- Exercise
After reading the records, print them all again exactly as they stand.

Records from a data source
________________

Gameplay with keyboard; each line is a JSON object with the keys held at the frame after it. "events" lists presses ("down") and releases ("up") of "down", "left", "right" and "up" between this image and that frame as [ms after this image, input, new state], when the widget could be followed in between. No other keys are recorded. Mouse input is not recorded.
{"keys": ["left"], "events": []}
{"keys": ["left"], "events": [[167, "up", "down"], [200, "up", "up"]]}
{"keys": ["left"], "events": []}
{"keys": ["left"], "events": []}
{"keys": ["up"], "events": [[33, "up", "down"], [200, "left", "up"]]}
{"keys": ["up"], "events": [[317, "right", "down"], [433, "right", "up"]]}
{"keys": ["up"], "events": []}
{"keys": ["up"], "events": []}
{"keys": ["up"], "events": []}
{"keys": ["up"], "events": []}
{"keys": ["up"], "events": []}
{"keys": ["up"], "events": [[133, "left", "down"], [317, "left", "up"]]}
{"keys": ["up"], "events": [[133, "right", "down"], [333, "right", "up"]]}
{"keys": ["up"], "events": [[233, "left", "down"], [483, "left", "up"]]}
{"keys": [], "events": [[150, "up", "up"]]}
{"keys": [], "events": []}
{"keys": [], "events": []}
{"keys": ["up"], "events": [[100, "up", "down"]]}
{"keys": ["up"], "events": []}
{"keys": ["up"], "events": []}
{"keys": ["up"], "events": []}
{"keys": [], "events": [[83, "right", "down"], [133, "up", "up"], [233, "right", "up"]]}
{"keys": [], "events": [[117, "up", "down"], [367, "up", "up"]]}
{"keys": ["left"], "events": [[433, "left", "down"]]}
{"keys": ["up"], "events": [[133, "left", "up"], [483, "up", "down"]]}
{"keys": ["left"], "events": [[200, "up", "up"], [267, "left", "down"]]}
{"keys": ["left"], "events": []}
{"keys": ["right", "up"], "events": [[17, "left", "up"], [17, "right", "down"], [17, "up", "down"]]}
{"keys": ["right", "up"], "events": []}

________________

- Response below
Gameplay with keyboard; each line is a JSON object with the keys held at the frame after it. "events" lists presses ("down") and releases ("up") of "down", "left", "right" and "up" between this image and that frame as [ms after this image, input, new state], when the widget could be followed in between. No other keys are recorded. Mouse input is not recorded.
{"keys": ["left"], "events": []}
{"keys": ["left"], "events": [[167, "up", "down"], [200, "up", "up"]]}
{"keys": ["left"], "events": []}
{"keys": ["left"], "events": []}
{"keys": ["up"], "events": [[33, "up", "down"], [200, "left", "up"]]}
{"keys": ["up"], "events": [[317, "right", "down"], [433, "right", "up"]]}
{"keys": ["up"], "events": []}
{"keys": ["up"], "events": []}
{"keys": ["up"], "events": []}
{"keys": ["up"], "events": []}
{"keys": ["up"], "events": []}
{"keys": ["up"], "events": [[133, "left", "down"], [317, "left", "up"]]}
{"keys": ["up"], "events": [[133, "right", "down"], [333, "right", "up"]]}
{"keys": ["up"], "events": [[233, "left", "down"], [483, "left", "up"]]}
{"keys": [], "events": [[150, "up", "up"]]}
{"keys": [], "events": []}
{"keys": [], "events": []}
{"keys": ["up"], "events": [[100, "up", "down"]]}
{"keys": ["up"], "events": []}
{"keys": ["up"], "events": []}
{"keys": ["up"], "events": []}
{"keys": [], "events": [[83, "right", "down"], [133, "up", "up"], [233, "right", "up"]]}
{"keys": [], "events": [[117, "up", "down"], [367, "up", "up"]]}
{"keys": ["left"], "events": [[433, "left", "down"]]}
{"keys": ["up"], "events": [[133, "left", "up"], [483, "up", "down"]]}
{"keys": ["left"], "events": [[200, "up", "up"], [267, "left", "down"]]}
{"keys": ["left"], "events": []}
{"keys": ["right", "up"], "events": [[17, "left", "up"], [17, "right", "down"], [17, "up", "down"]]}
{"keys": ["right", "up"], "events": []}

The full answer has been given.